**Quoted passage:**
*** Begin section ***
When it comes to rewarding workers financially, cash isn’t always king.

Companies frequently give employees monetary bonuses, but a new study suggests that paid vacation time is a perk employers should also consider.

The study’s authors say that while they didn’t explicitly look into whether employees prefer time off, the study found that receiving extra vacation time rather than bonus money makes workers feel less like a mere cog in a wheel and more like people who are recognised and valued as individuals with a life beyond work.

It makes them feel more human, in the researchers’ terms.

And that feeling benefits employers as well as employees, says Sanford DeVoe, a professor at the Anderson School of Management at the University of California, Los Angeles, and one of the study’s authors.

Feeling more human is strongly correlated with higher job satisfaction, greater engagement with work, better relationships with colleagues and less inclination to leave a job, he says.

Feeling seen

In one experiment, the researchers asked about 1,500 participants to recall times when they received a monetary bonus or paid time off—all had received both—and how that made them feel.

Participants responded to the question on a 7-point scale, from feeling more like a robot on the low end of the scale to feeling more human on the high end. Monetary bonuses were given an average score of 5.04, compared with 5.4 for paid vacation time.

“While that difference may sound modest numerically, it represents a meaningful psychological shift,” says DeVoe. “It’s the difference between feeling neutral and feeling genuinely seen as a person.”
*** End section ***
**Extracted information:**
*** Begin section ***
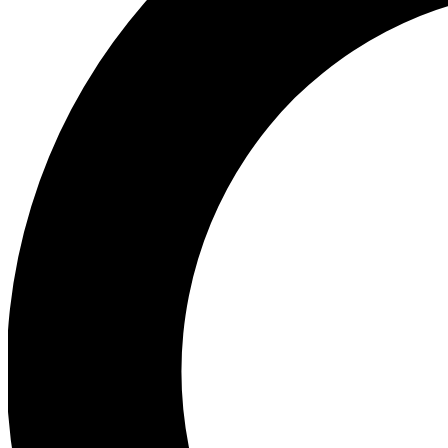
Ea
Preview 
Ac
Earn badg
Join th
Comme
*** End section ***
*** Begin section ***
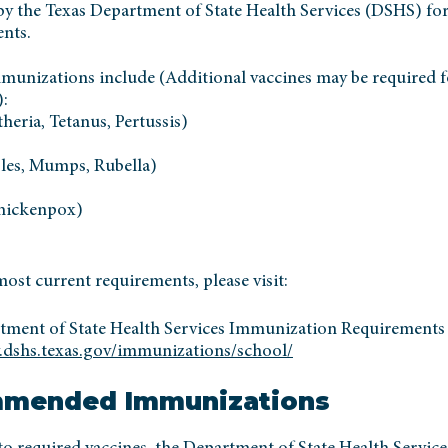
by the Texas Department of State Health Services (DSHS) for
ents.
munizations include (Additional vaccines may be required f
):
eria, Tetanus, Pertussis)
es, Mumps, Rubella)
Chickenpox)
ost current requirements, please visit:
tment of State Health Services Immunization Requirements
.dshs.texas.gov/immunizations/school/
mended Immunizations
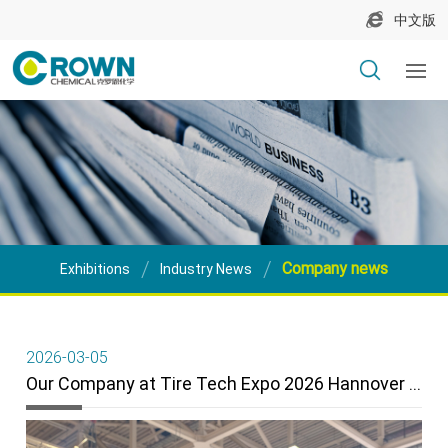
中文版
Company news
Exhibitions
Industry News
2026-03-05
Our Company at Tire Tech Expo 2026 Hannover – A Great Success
*** End section ***
**Exercise instructions:**
(1) Name every outcome that the article on paid vacation and bonuses says is strongly correlated with feeling more human.
(2) Repeat the article on paid vacation and bonuses from "Companies frequently give" up to and including "life beyond work.".

**Results:**
(1)
- Higher job satisfaction
- Greater engagement with work
- Better relationships with colleagues
- Less inclination to leave a job

(2)
Companies frequently give employees monetary bonuses, but a new study suggests that paid vacation time is a perk employers should also consider.

The study’s authors say that while they didn’t explicitly look into whether employees prefer time off, the study found that receiving extra vacation time rather than bonus money makes workers feel less like a mere cog in a wheel and more like people who are recognised and valued as individuals with a life beyond work.